Repository for the project developed as part of the Getting and Cleaning Data course.

Primary LanguageR

Getting and Cleaning Data Project

Author: Pablo Doval (pablo.doval@gmail.com)

Overview

This project is an excersise on data retrieval and cleaning, developed as an assignment for John Hopkins' Getting and Cleaning Data course on Coursera. The project's focus is not in the analysis of the data, but just on the steps to turn the source data on something usable for further analysis processes.

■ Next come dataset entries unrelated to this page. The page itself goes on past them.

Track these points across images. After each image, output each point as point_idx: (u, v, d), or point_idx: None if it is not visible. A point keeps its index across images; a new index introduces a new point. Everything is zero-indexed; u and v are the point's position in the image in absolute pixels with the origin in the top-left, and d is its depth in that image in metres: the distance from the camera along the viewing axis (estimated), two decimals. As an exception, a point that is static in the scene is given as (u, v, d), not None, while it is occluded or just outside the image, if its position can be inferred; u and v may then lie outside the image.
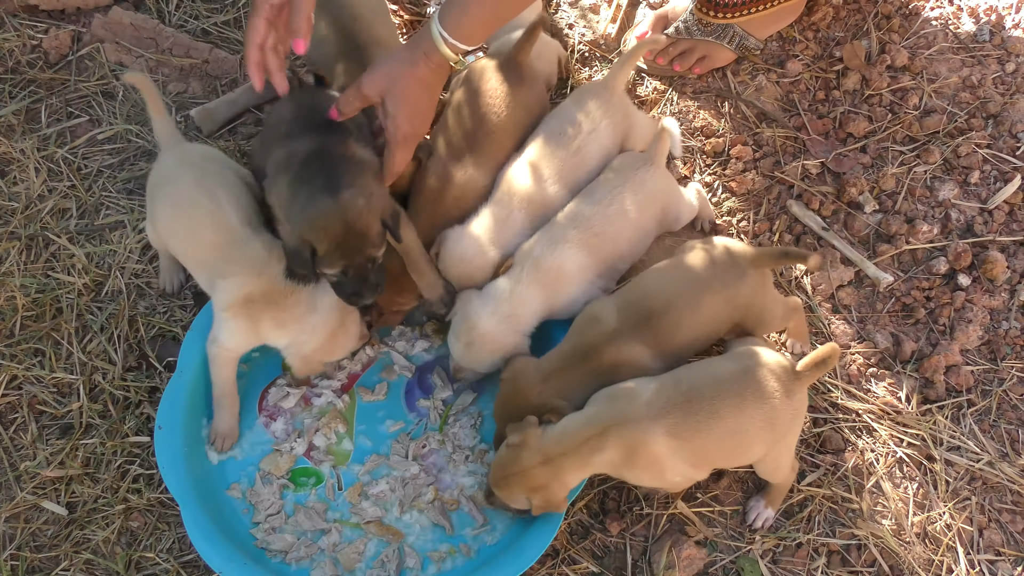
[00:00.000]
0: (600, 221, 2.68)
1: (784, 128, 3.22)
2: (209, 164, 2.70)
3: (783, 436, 2.43)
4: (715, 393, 2.35)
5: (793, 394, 2.38)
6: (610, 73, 2.91)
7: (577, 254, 2.67)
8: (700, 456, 2.39)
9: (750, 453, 2.46)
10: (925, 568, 2.57)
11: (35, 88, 3.29)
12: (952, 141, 3.15)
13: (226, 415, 2.72)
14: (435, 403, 2.84)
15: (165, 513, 2.67)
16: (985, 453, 2.71)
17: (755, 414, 2.35)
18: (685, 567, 2.55)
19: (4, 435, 2.75)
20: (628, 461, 2.36)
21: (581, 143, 2.80)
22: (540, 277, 2.64)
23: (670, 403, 2.34)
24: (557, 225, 2.69)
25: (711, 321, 2.56)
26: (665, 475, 2.40)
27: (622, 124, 2.87)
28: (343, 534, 2.64)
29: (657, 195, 2.77)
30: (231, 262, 2.58)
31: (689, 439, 2.34)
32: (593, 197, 2.72)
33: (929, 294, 2.95)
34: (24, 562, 2.58)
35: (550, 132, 2.83)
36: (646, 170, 2.75)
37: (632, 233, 2.76)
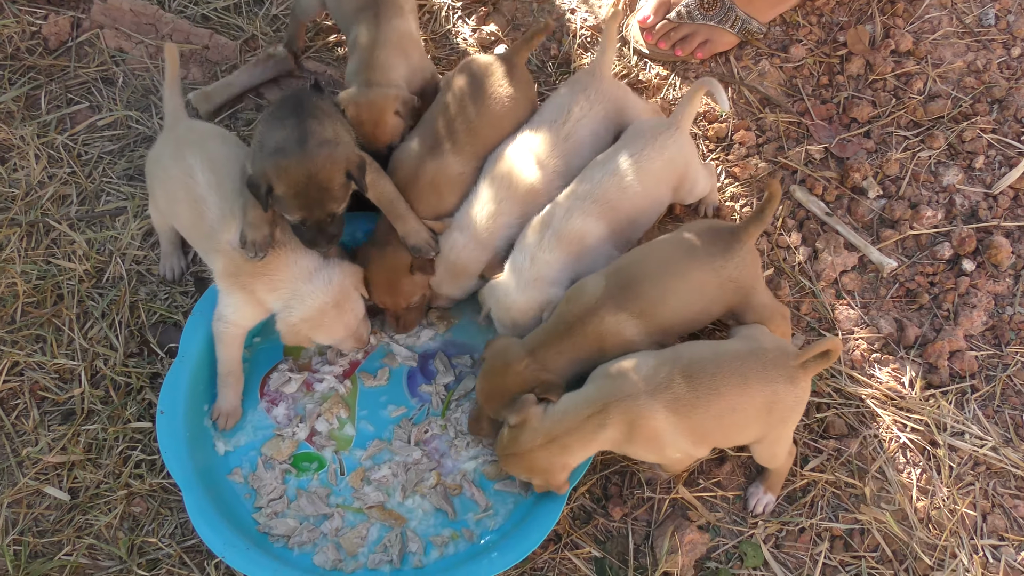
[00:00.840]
0: (617, 193, 2.66)
1: (787, 113, 3.21)
2: (195, 137, 2.70)
3: (782, 421, 2.42)
4: (717, 370, 2.35)
5: (796, 381, 2.37)
6: (595, 59, 2.89)
7: (596, 225, 2.66)
8: (699, 432, 2.38)
9: (746, 433, 2.46)
10: (928, 553, 2.57)
11: (35, 74, 3.28)
12: (957, 126, 3.13)
13: (230, 393, 2.72)
14: (437, 388, 2.83)
15: (167, 498, 2.66)
16: (989, 438, 2.70)
17: (756, 395, 2.35)
18: (687, 552, 2.55)
19: (6, 421, 2.75)
20: (629, 437, 2.36)
21: (571, 130, 2.79)
22: (563, 245, 2.64)
23: (669, 378, 2.34)
24: (575, 195, 2.67)
25: (699, 294, 2.54)
26: (665, 451, 2.40)
27: (613, 109, 2.86)
28: (345, 519, 2.64)
29: (677, 161, 2.73)
30: (210, 237, 2.59)
31: (688, 414, 2.33)
32: (609, 167, 2.68)
33: (933, 279, 2.94)
34: (27, 547, 2.58)
35: (541, 120, 2.83)
36: (669, 134, 2.71)
37: (648, 204, 2.73)
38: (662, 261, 2.53)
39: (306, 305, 2.58)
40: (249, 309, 2.63)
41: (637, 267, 2.53)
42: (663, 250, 2.57)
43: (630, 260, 2.57)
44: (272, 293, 2.59)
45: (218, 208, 2.59)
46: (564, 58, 3.34)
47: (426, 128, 2.81)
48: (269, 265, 2.57)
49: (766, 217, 2.53)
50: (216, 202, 2.60)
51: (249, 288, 2.58)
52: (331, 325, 2.64)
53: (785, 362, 2.37)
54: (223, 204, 2.60)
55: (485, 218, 2.73)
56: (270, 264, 2.57)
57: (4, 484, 2.67)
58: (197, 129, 2.77)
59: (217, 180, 2.61)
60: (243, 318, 2.65)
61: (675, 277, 2.51)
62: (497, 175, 2.75)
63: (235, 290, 2.59)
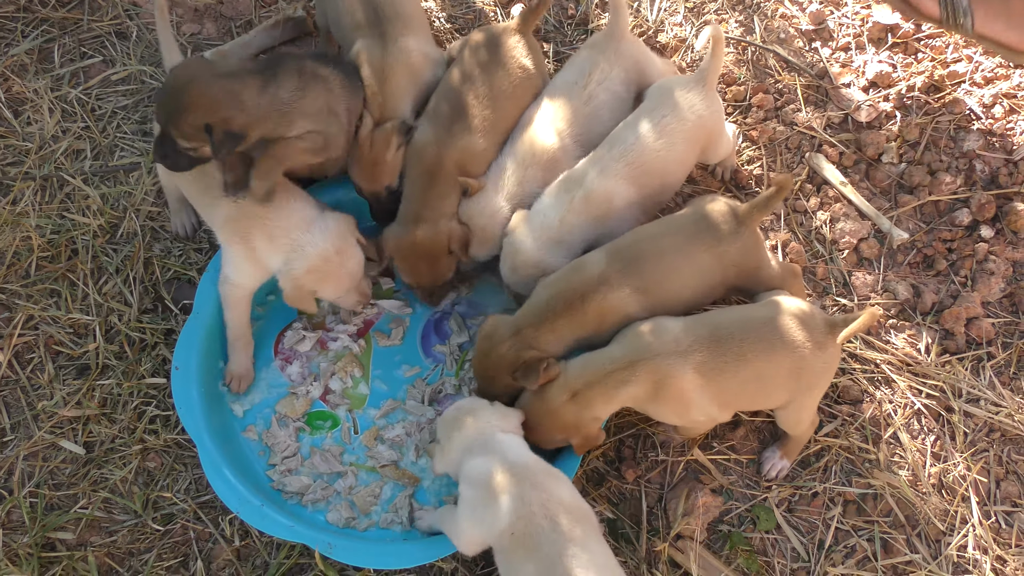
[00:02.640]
0: (650, 156, 2.62)
1: (806, 76, 3.17)
2: None
3: (809, 388, 2.42)
4: (744, 335, 2.34)
5: (825, 347, 2.36)
6: (610, 19, 2.82)
7: (628, 188, 2.62)
8: (725, 396, 2.39)
9: (772, 399, 2.46)
10: (941, 518, 2.57)
11: (48, 27, 3.25)
12: (979, 90, 3.10)
13: (241, 356, 2.72)
14: (451, 348, 2.83)
15: (182, 454, 2.67)
16: (1004, 405, 2.69)
17: (783, 361, 2.34)
18: (700, 514, 2.55)
19: (21, 374, 2.75)
20: (655, 395, 2.36)
21: (592, 92, 2.75)
22: (590, 208, 2.61)
23: (699, 341, 2.34)
24: (607, 157, 2.62)
25: (701, 275, 2.52)
26: (690, 412, 2.41)
27: (633, 69, 2.81)
28: (359, 477, 2.65)
29: (706, 122, 2.67)
30: (211, 188, 2.57)
31: (715, 378, 2.34)
32: (641, 129, 2.63)
33: (951, 246, 2.92)
34: (43, 499, 2.59)
35: (561, 85, 2.78)
36: (697, 93, 2.65)
37: (677, 167, 2.69)
38: (666, 241, 2.50)
39: (307, 255, 2.57)
40: (249, 266, 2.61)
41: (641, 245, 2.51)
42: (667, 230, 2.54)
43: (634, 238, 2.54)
44: (271, 243, 2.57)
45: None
46: (582, 18, 3.30)
47: (441, 109, 2.74)
48: (268, 211, 2.55)
49: (771, 207, 2.51)
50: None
51: (247, 236, 2.56)
52: (335, 274, 2.62)
53: (813, 328, 2.36)
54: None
55: (513, 184, 2.70)
56: (269, 210, 2.55)
57: (20, 437, 2.68)
58: None
59: None
60: (245, 276, 2.63)
61: (679, 257, 2.49)
62: (521, 142, 2.73)
63: (235, 241, 2.58)
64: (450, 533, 2.34)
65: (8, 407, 2.73)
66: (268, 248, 2.58)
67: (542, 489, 2.22)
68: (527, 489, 2.20)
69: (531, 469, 2.27)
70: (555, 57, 3.23)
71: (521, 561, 2.15)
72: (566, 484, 2.28)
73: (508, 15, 3.31)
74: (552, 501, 2.20)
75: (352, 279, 2.68)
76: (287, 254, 2.58)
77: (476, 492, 2.26)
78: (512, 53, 2.80)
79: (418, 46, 2.79)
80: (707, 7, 3.31)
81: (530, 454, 2.33)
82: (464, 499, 2.29)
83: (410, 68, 2.76)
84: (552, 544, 2.13)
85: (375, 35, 2.74)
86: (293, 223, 2.58)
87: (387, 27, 2.74)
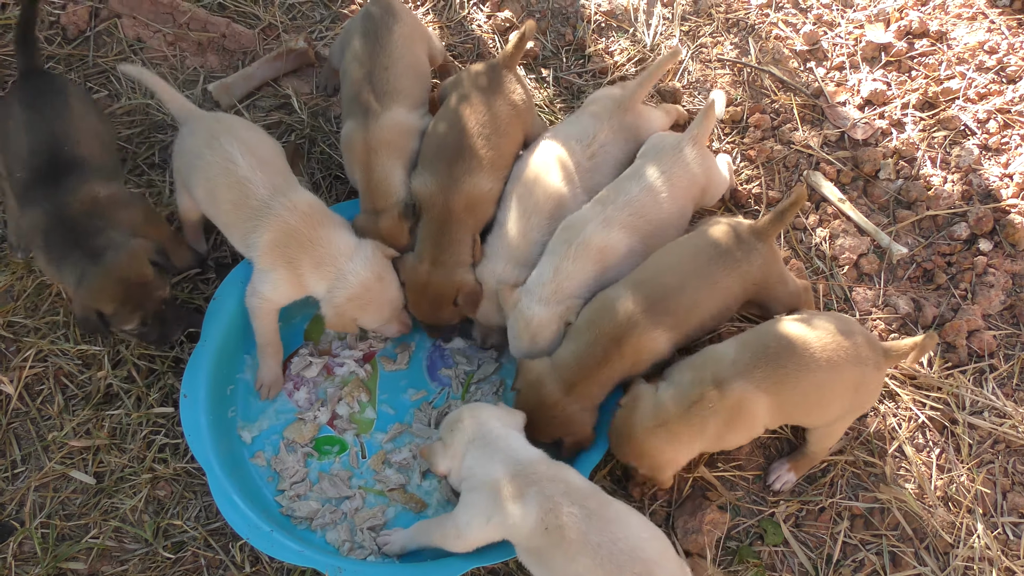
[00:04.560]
0: (652, 207, 2.65)
1: (802, 95, 3.21)
2: (225, 127, 2.70)
3: (860, 407, 2.47)
4: (805, 346, 2.36)
5: (881, 368, 2.41)
6: (629, 89, 2.86)
7: (630, 237, 2.65)
8: (786, 408, 2.40)
9: (829, 412, 2.46)
10: (948, 531, 2.57)
11: (54, 64, 3.30)
12: (972, 106, 3.13)
13: (270, 363, 2.75)
14: (457, 373, 2.85)
15: (191, 482, 2.69)
16: (1008, 417, 2.70)
17: (847, 374, 2.37)
18: (708, 531, 2.56)
19: (31, 406, 2.78)
20: (730, 423, 2.36)
21: (595, 151, 2.79)
22: (591, 255, 2.62)
23: (755, 358, 2.36)
24: (609, 206, 2.64)
25: (725, 299, 2.55)
26: (755, 431, 2.42)
27: (633, 136, 2.84)
28: (367, 500, 2.66)
29: (699, 177, 2.73)
30: (257, 214, 2.61)
31: (776, 392, 2.35)
32: (642, 181, 2.67)
33: (950, 259, 2.94)
34: (54, 530, 2.60)
35: (564, 138, 2.80)
36: (689, 151, 2.70)
37: (676, 219, 2.72)
38: (689, 270, 2.52)
39: (349, 283, 2.61)
40: (287, 287, 2.65)
41: (664, 278, 2.52)
42: (687, 257, 2.55)
43: (655, 270, 2.56)
44: (317, 270, 2.61)
45: (269, 184, 2.62)
46: (579, 43, 3.35)
47: (438, 154, 2.74)
48: (319, 236, 2.60)
49: (787, 219, 2.54)
50: (264, 180, 2.62)
51: (295, 263, 2.60)
52: (377, 302, 2.66)
53: (875, 348, 2.40)
54: (274, 179, 2.64)
55: (516, 237, 2.72)
56: (320, 235, 2.60)
57: (31, 468, 2.70)
58: (224, 120, 2.77)
59: (259, 161, 2.65)
60: (280, 295, 2.66)
61: (704, 286, 2.51)
62: (522, 193, 2.74)
63: (279, 266, 2.61)
64: (444, 539, 2.36)
65: (19, 439, 2.75)
66: (313, 274, 2.62)
67: (558, 480, 2.25)
68: (544, 484, 2.23)
69: (538, 463, 2.30)
70: (554, 83, 3.28)
71: (569, 558, 2.17)
72: (572, 471, 2.31)
73: (506, 42, 3.36)
74: (572, 489, 2.23)
75: (392, 307, 2.71)
76: (331, 282, 2.62)
77: (484, 495, 2.28)
78: (505, 89, 2.82)
79: (400, 117, 2.78)
80: (702, 30, 3.36)
81: (532, 448, 2.36)
82: (469, 504, 2.31)
83: (392, 144, 2.76)
84: (598, 531, 2.16)
85: (360, 113, 2.76)
86: (340, 250, 2.62)
87: (373, 104, 2.75)
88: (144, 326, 2.58)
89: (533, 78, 3.28)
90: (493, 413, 2.44)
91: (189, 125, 2.76)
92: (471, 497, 2.32)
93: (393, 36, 2.80)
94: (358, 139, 2.75)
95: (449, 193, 2.69)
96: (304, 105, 3.24)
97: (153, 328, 2.60)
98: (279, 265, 2.61)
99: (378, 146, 2.74)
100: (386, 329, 2.77)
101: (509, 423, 2.42)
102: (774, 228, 2.55)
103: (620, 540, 2.17)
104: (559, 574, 2.20)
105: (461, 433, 2.39)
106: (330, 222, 2.66)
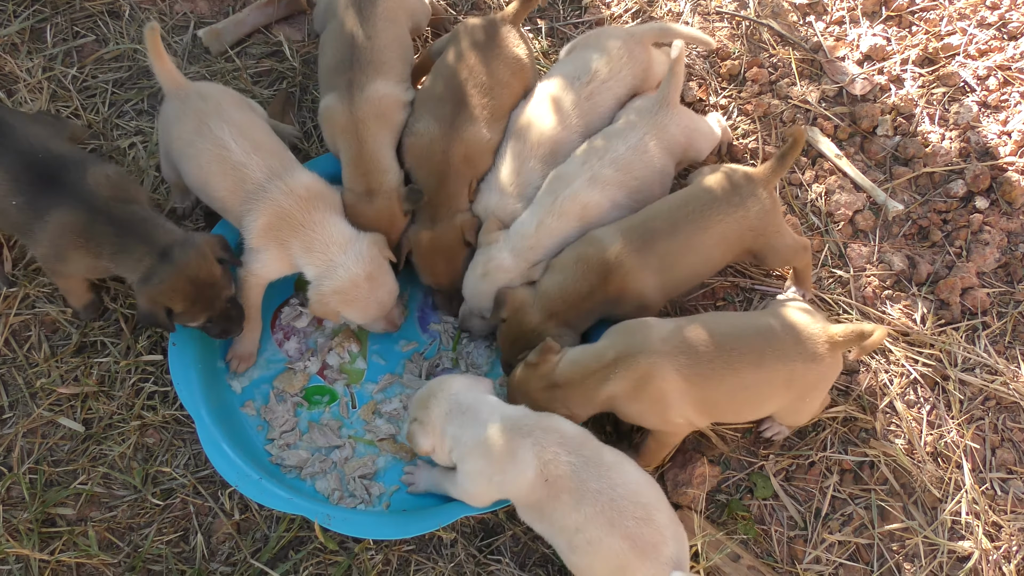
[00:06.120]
0: (638, 166, 2.63)
1: (801, 50, 3.17)
2: (212, 106, 2.61)
3: (800, 398, 2.41)
4: (735, 344, 2.32)
5: (820, 359, 2.33)
6: (643, 27, 2.82)
7: (616, 192, 2.63)
8: (708, 404, 2.36)
9: (761, 410, 2.46)
10: (936, 486, 2.58)
11: (40, 7, 3.23)
12: (973, 62, 3.10)
13: (247, 337, 2.72)
14: (445, 327, 2.83)
15: (180, 430, 2.68)
16: (1000, 373, 2.70)
17: (773, 374, 2.32)
18: (699, 484, 2.56)
19: (19, 352, 2.75)
20: (634, 394, 2.33)
21: (595, 90, 2.75)
22: (576, 210, 2.60)
23: (687, 345, 2.31)
24: (598, 163, 2.62)
25: (719, 246, 2.53)
26: (668, 414, 2.37)
27: (640, 75, 2.81)
28: (356, 449, 2.65)
29: (679, 137, 2.70)
30: (253, 196, 2.56)
31: (699, 384, 2.31)
32: (628, 141, 2.64)
33: (946, 217, 2.93)
34: (42, 475, 2.59)
35: (564, 76, 2.77)
36: (664, 113, 2.67)
37: (660, 176, 2.69)
38: (682, 215, 2.50)
39: (338, 276, 2.56)
40: (277, 264, 2.61)
41: (657, 222, 2.50)
42: (682, 204, 2.53)
43: (650, 214, 2.53)
44: (307, 254, 2.57)
45: (265, 167, 2.57)
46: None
47: (437, 105, 2.71)
48: (313, 220, 2.56)
49: (787, 163, 2.51)
50: (259, 163, 2.56)
51: (286, 244, 2.56)
52: (364, 300, 2.61)
53: (807, 340, 2.33)
54: (270, 161, 2.58)
55: (510, 176, 2.70)
56: (313, 220, 2.56)
57: (19, 414, 2.68)
58: (209, 96, 2.66)
59: (252, 144, 2.58)
60: (269, 272, 2.63)
61: (697, 231, 2.48)
62: (519, 135, 2.73)
63: (270, 247, 2.57)
64: (456, 492, 2.37)
65: (6, 385, 2.72)
66: (304, 257, 2.58)
67: (551, 430, 2.25)
68: (538, 434, 2.23)
69: (525, 416, 2.30)
70: (548, 34, 3.23)
71: (571, 508, 2.17)
72: (561, 420, 2.31)
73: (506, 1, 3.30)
74: (566, 438, 2.23)
75: (380, 307, 2.66)
76: (320, 269, 2.58)
77: (479, 458, 2.27)
78: (506, 43, 2.78)
79: (385, 90, 2.71)
80: (701, -18, 3.31)
81: (513, 406, 2.35)
82: (467, 473, 2.30)
83: (380, 118, 2.69)
84: (597, 478, 2.17)
85: (344, 85, 2.68)
86: (333, 238, 2.57)
87: (356, 75, 2.67)
88: (209, 322, 2.55)
89: (528, 28, 3.23)
90: (462, 382, 2.42)
91: (174, 103, 2.65)
92: (467, 466, 2.31)
93: (377, 9, 2.73)
94: (342, 111, 2.66)
95: (449, 142, 2.66)
96: (296, 52, 3.19)
97: (217, 324, 2.57)
98: (271, 245, 2.57)
99: (367, 118, 2.66)
100: (372, 326, 2.72)
101: (479, 389, 2.41)
102: (775, 174, 2.52)
103: (619, 486, 2.18)
104: (561, 525, 2.20)
105: (436, 407, 2.37)
106: (327, 207, 2.60)
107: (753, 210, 2.51)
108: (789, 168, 2.67)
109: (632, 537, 2.15)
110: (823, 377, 2.38)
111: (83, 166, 2.50)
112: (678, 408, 2.35)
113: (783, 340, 2.33)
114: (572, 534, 2.18)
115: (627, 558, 2.15)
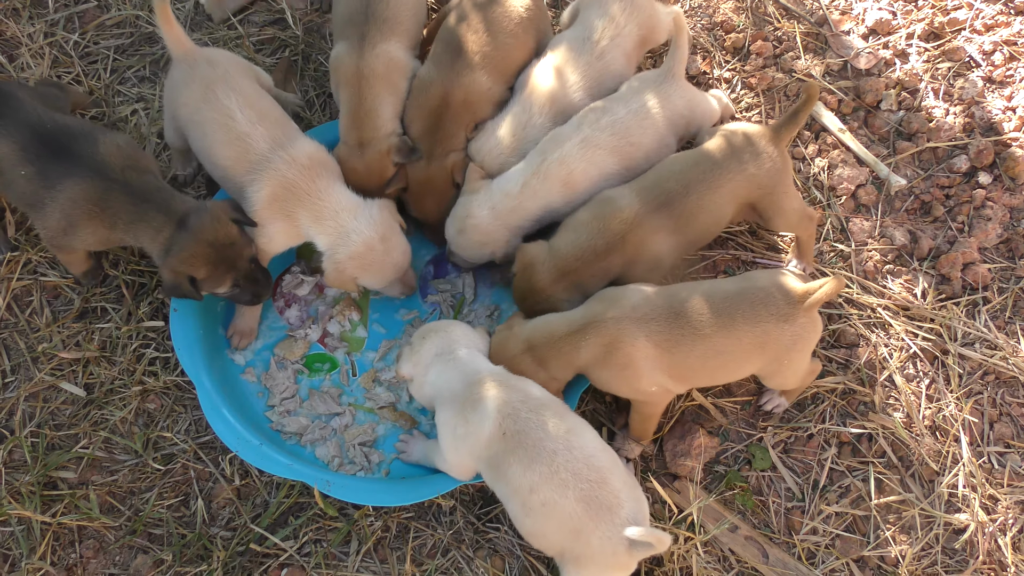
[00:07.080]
0: (637, 131, 2.62)
1: (806, 24, 3.15)
2: (220, 74, 2.59)
3: (777, 359, 2.39)
4: (704, 310, 2.32)
5: (792, 319, 2.32)
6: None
7: (608, 159, 2.62)
8: (680, 370, 2.36)
9: (737, 373, 2.46)
10: (934, 459, 2.59)
11: (42, -28, 3.22)
12: (979, 37, 3.09)
13: (248, 312, 2.71)
14: (444, 298, 2.84)
15: (181, 396, 2.69)
16: (999, 348, 2.71)
17: (744, 337, 2.32)
18: (697, 455, 2.57)
19: (21, 317, 2.76)
20: (604, 360, 2.34)
21: (605, 48, 2.74)
22: (564, 175, 2.60)
23: (658, 312, 2.32)
24: (591, 128, 2.61)
25: (730, 203, 2.53)
26: (640, 382, 2.37)
27: (646, 25, 2.80)
28: (356, 417, 2.67)
29: (683, 109, 2.69)
30: (257, 166, 2.54)
31: (669, 351, 2.31)
32: (629, 105, 2.63)
33: (948, 192, 2.92)
34: (44, 439, 2.61)
35: (573, 36, 2.77)
36: (669, 85, 2.66)
37: (658, 147, 2.68)
38: (695, 176, 2.49)
39: (352, 242, 2.56)
40: (284, 238, 2.60)
41: (671, 183, 2.49)
42: (694, 164, 2.52)
43: (662, 175, 2.53)
44: (317, 223, 2.56)
45: (269, 137, 2.55)
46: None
47: (442, 52, 2.71)
48: (318, 189, 2.55)
49: (800, 119, 2.50)
50: (264, 133, 2.55)
51: (293, 216, 2.55)
52: (380, 263, 2.60)
53: (775, 301, 2.32)
54: (274, 130, 2.57)
55: (514, 126, 2.70)
56: (318, 187, 2.55)
57: (21, 379, 2.69)
58: (218, 63, 2.63)
59: (258, 114, 2.57)
60: (276, 246, 2.62)
61: (709, 189, 2.48)
62: (529, 90, 2.72)
63: (277, 219, 2.55)
64: (439, 462, 2.39)
65: (8, 350, 2.73)
66: (314, 227, 2.57)
67: (517, 389, 2.27)
68: (503, 390, 2.25)
69: (498, 374, 2.32)
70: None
71: (524, 466, 2.18)
72: (533, 384, 2.33)
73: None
74: (529, 398, 2.24)
75: (396, 269, 2.66)
76: (332, 238, 2.57)
77: (450, 411, 2.29)
78: None
79: (396, 53, 2.72)
80: (707, -46, 3.29)
81: (492, 365, 2.38)
82: (442, 423, 2.32)
83: (385, 78, 2.69)
84: (555, 439, 2.18)
85: (356, 37, 2.68)
86: (342, 205, 2.57)
87: (370, 29, 2.67)
88: (236, 287, 2.53)
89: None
90: (463, 331, 2.45)
91: (182, 68, 2.63)
92: (440, 417, 2.34)
93: None
94: (350, 63, 2.67)
95: (448, 85, 2.67)
96: (299, 21, 3.17)
97: (246, 289, 2.54)
98: (276, 218, 2.55)
99: (371, 75, 2.66)
100: (389, 290, 2.71)
101: (475, 343, 2.43)
102: (787, 131, 2.52)
103: (575, 448, 2.18)
104: (517, 484, 2.20)
105: (431, 344, 2.40)
106: (330, 175, 2.59)
107: (764, 168, 2.51)
108: (802, 125, 2.64)
109: (586, 500, 2.15)
110: (799, 337, 2.36)
111: (93, 136, 2.49)
112: (649, 375, 2.36)
113: (752, 303, 2.33)
114: (527, 494, 2.19)
115: (581, 521, 2.16)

The data linked to from the course website represent data collected from the accelerometers from the Samsung Galaxy S smartphone. A full description is available at the site where the data was obtained:

http://archive.ics.uci.edu/ml/datasets/Human+Activity+Recognition+Using+Smartphones

Here are the data for the project:

https://d396qusza40orc.cloudfront.net/getdata%2Fprojectfiles%2FUCI%20HAR%20Dataset.zip

Exercise Objectives

Create an R script called run_analysis.R that does the following:

  1. Merges the training and the test sets to create one data set.
  2. Extracts only the measurements on the mean and standard deviation for each measurement.
  3. Uses descriptive activity names to name the activities in the data set.
  4. Appropriately labels the data set with descriptive variable names.

From the data set in step 4, create a second, independent tidy data set with the average of each variable for each activity and each subject.

Script Usage

In order to use the provided script (run_Analysis.R), the following prerequisites must be made:

  • R version 3.1.2 must be used (lower versions might work, but have not been tested)
  • Package "dplyr" must be installed on the R machine.
  • The UCI HAR data set must have been downloaded, since the script does not automate the download process (due to the big size of this dataset).
  • R working directory must be set pointed to the directory where the UCI HAR data has been uncompressed.

Once all those prerequisites are met, the script can be run in one go, and it will generate an output with the name summarizedData.txt in R's working directory, containing the activity data in form of aggregated means for each subject and each activity type.

Code Book

There is an associated code book where detailed information about all variables, as well as the processes that were followed to turn the original data into a clean and tidy data set, can be found. This code book is in the CodeBook.md file.